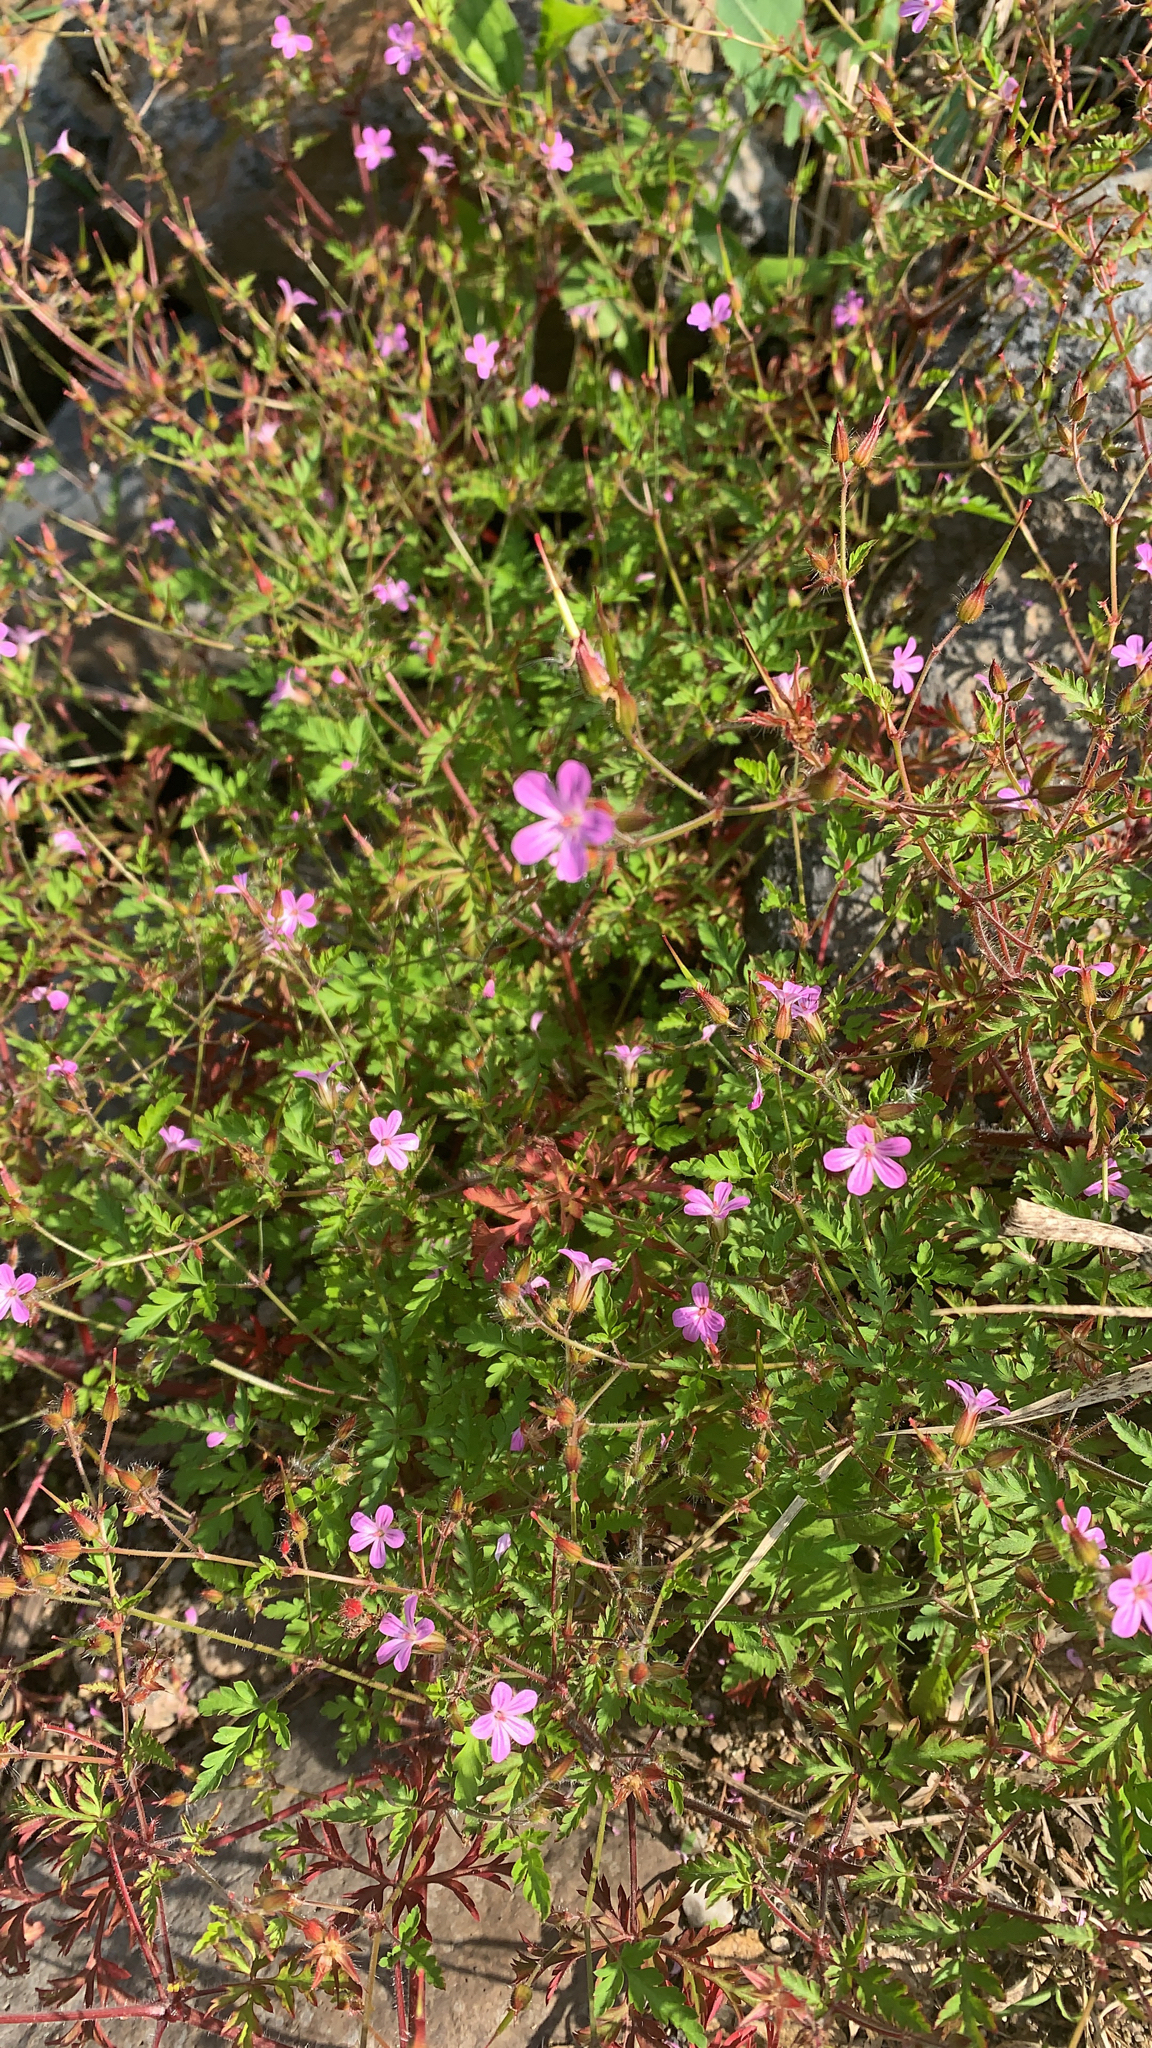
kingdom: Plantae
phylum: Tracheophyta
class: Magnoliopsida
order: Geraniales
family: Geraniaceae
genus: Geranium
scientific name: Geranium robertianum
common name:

* * *

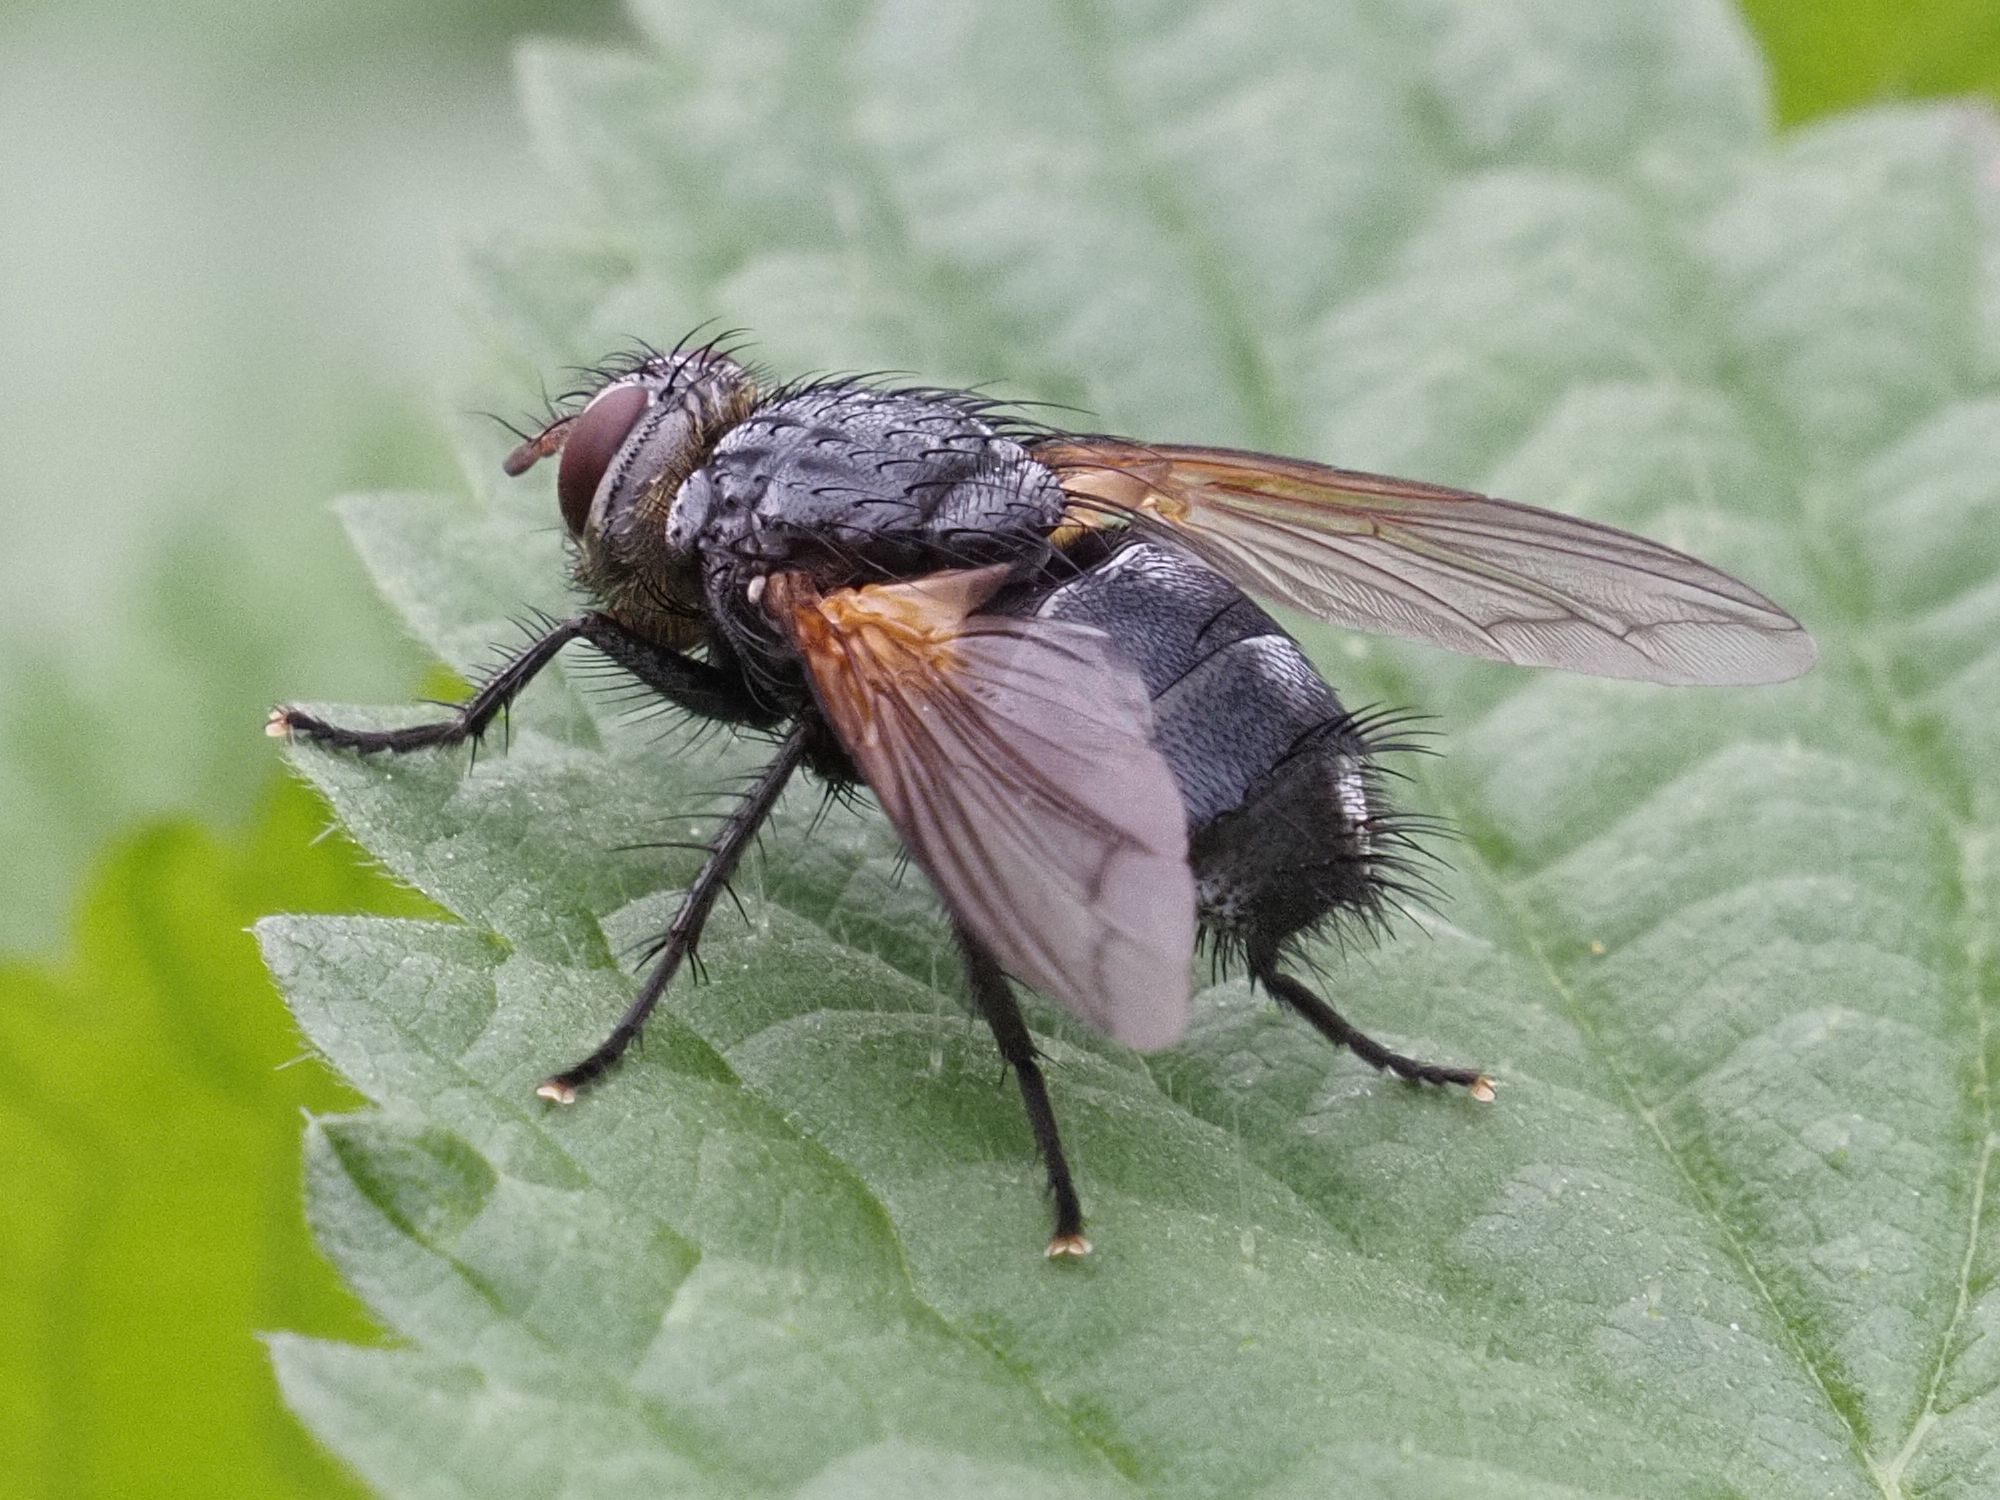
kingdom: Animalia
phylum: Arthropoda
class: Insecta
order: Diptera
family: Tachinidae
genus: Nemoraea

_Written instruction_: Echo the entries above word for word, starting at the line that has "phylum: Tracheophyta" and stopping after the line that has "scientific name: Geranium robertianum".

_Finished task_:
phylum: Tracheophyta
class: Magnoliopsida
order: Geraniales
family: Geraniaceae
genus: Geranium
scientific name: Geranium robertianum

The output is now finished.